In [1]:
import os
os.environ['KMP_DUPLICATE_LIB_OK']='True'

In [5]:
"""
This script fine-tunes a Vision Transformer (ViT-B/16) pre-trained on ImageNet-21k
for a regression task: predicting nutritional values from an image of a dish.
"""
import torch
import torch.nn as nn
import torch.optim as optim
from torch.utils.data import Dataset, DataLoader, random_split
import pandas as pd
from PIL import Image
from pathlib import Path
from typing import Tuple, Any
import timm

from src.macro_estimator.models.vit_regressor import ViTRegressor
from src.macro_estimator.datasets import Nutrition5kDataset

# --- 1. Configuration and Constants ---
DEVICE = torch.device("cuda" if torch.cuda.is_available() else "cpu")

# --- Data Paths ---
IMAGES_CSV_PATH = Path("data/csv_files/images.csv")
LABELS_CSV_PATH = Path("data/csv_files/labels.csv")
MODEL_SAVE_PATH = Path("artifacts/models/vit_nutrition_regressor.pth")

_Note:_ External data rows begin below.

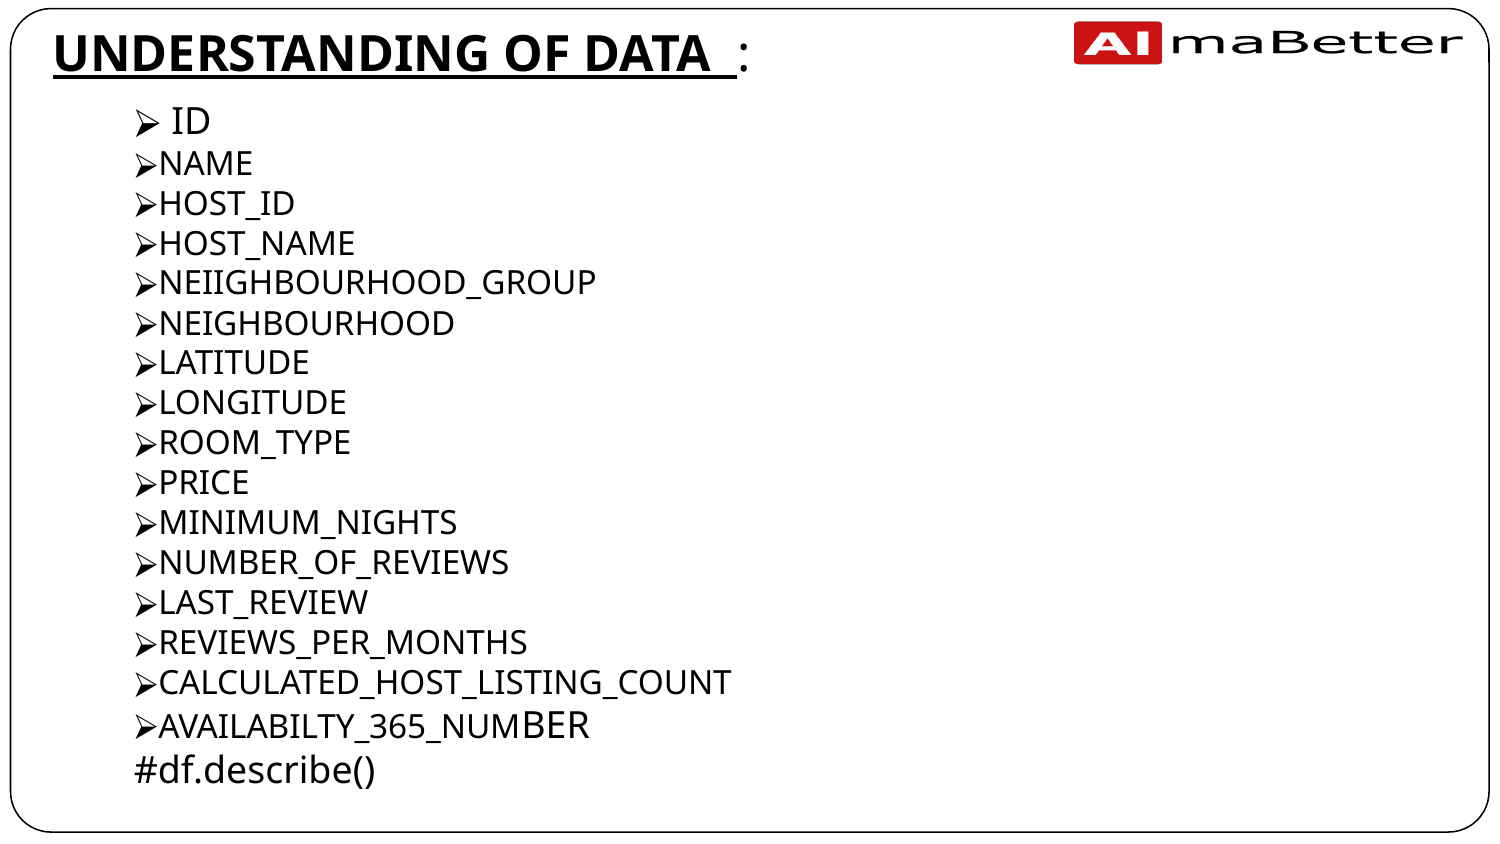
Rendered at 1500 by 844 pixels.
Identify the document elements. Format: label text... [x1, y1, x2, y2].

text_box ID NAME HOST_ID HOST_NAME NEIIGHBOURHOOD_GROUP NEIGHBOURHOOD LATITUDE LONGITUDE ROOM_TYPE PRICE MINIMUM_NIGHTS NUMBER_OF_REVIEWS LAST_REVIEW REVIEWS_PER_MONTHS CALCULATED_HOST_LISTING_COUNT AVAILABILTY_365_NUMBER #df.describe() [118, 89, 1382, 799]
text_box UNDERSTANDING OF DATA : [37, 13, 1338, 89]
picture [1074, 18, 1463, 66]
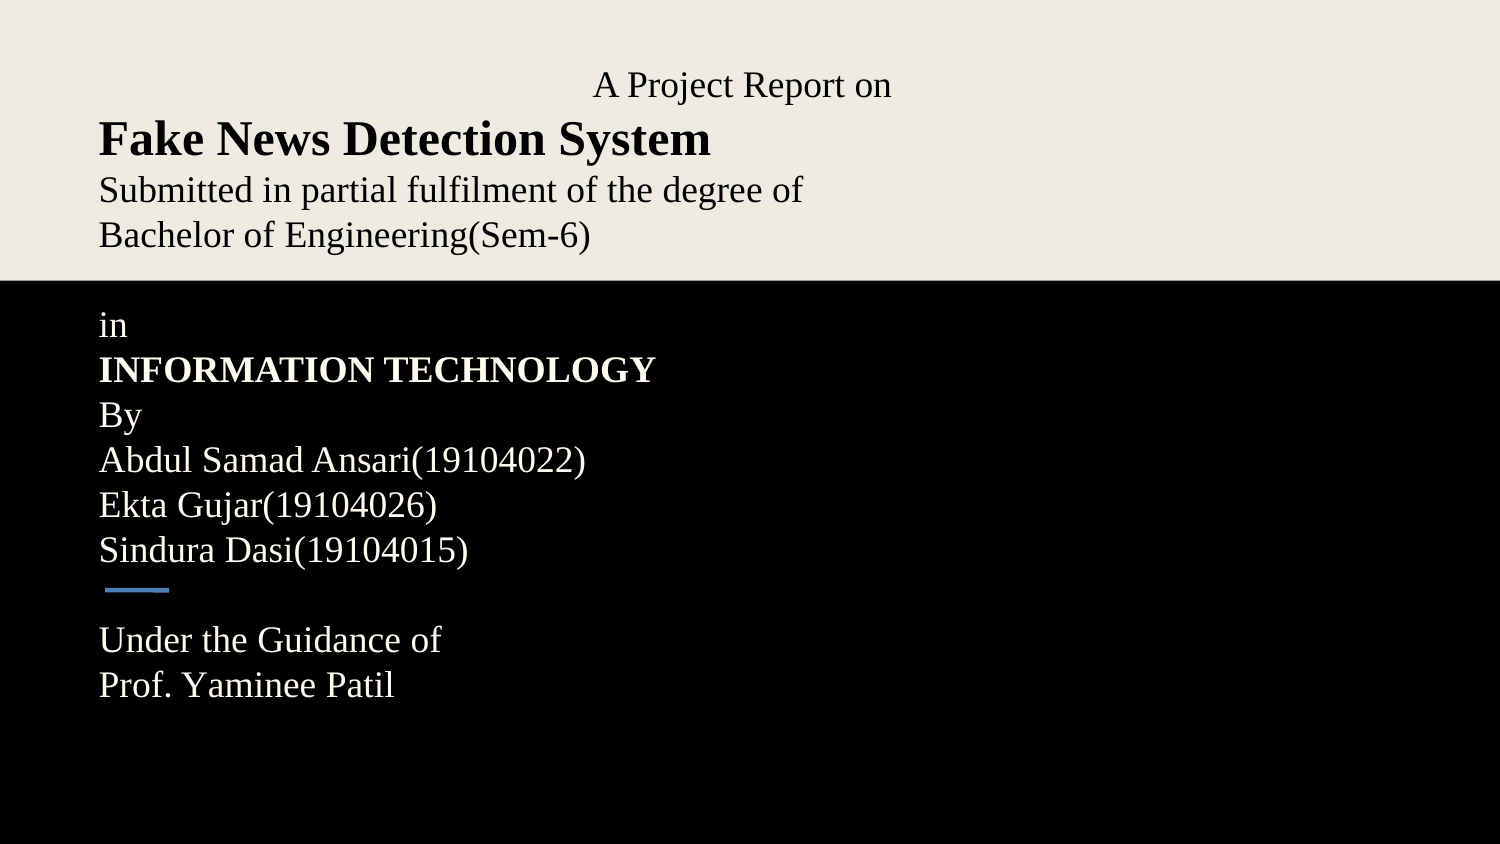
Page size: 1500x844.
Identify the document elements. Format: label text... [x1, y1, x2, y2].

# --- Training Hyperparameters ---
LEARNING_RATE = 1e-4
BATCH_SIZE = 16  # Adjust based on your GPU memory
EPOCHS = 20      # Fine-tuning might require more epochs
WEIGHT_DECAY = 1e-4
VAL_SPLIT = 0.2

def main():
    print(f"--- Using device: {DEVICE} ---")

    # --- CORRECCIÓN: Usar el nombre completo del modelo ---
    MODEL_NAME = 'vit_base_patch16_224.augreg_in21k'

    # --- Data Loading and Transformations ---
    # timm es inteligente. Si el nombre del modelo ya especifica los pesos,
    # no necesita 'pretrained=True' aquí.
    temp_model = timm.create_model(MODEL_NAME)
    data_config = timm.data.resolve_data_config(model=temp_model)
    transforms = timm.data.create_transform(**data_config)
    print(f"Data transforms loaded for {MODEL_NAME}.")

    # ... (El código de Dataset y DataLoader no cambia) ...
    full_dataset = Nutrition5kDataset(
        images_csv_path=IMAGES_CSV_PATH,
        labels_csv_path=LABELS_CSV_PATH,
        transform=transforms
    )
    # ... (split y DataLoaders) ...
    val_size = int(len(full_dataset) * VAL_SPLIT)
    train_size = len(full_dataset) - val_size
    train_dataset, val_dataset = random_split(full_dataset, [train_size, val_size])
    
    train_loader = DataLoader(train_dataset, batch_size=BATCH_SIZE, shuffle=True, num_workers=4, pin_memory=True)
    val_loader = DataLoader(val_dataset, batch_size=BATCH_SIZE, shuffle=False, num_workers=4)

    print(f"Data loaded: {train_size} training samples, {val_size} validation samples.")

    # --- Model, Loss, and Optimizer ---
    # --- CORRECCIÓN: Pasar el nombre correcto del modelo ---
    # La clase ViTRegressor no necesita cambios, solo le pasamos el nombre correcto.
    model = ViTRegressor(model_name=MODEL_NAME, n_outputs=4).to(DEVICE)
    
    criterion = nn.MSELoss()
    optimizer = optim.AdamW(model.parameters(), lr=LEARNING_RATE, weight_decay=WEIGHT_DECAY)

    print("Model, Loss function, and Optimizer are ready.")
    
main()

--- Using device: cuda ---
Data transforms loaded for vit_base_patch16_224.augreg_in21k.
Data loaded: 22788 training samples, 5696 validation samples.


To support symlinks on Windows, you either need to activate Developer Mode or to run Python as an administrator. In order to activate developer mode, see this article: https://docs.microsoft.com/en-us/windows/apps/get-started/enable-your-device-for-development


Model, Loss function, and Optimizer are ready.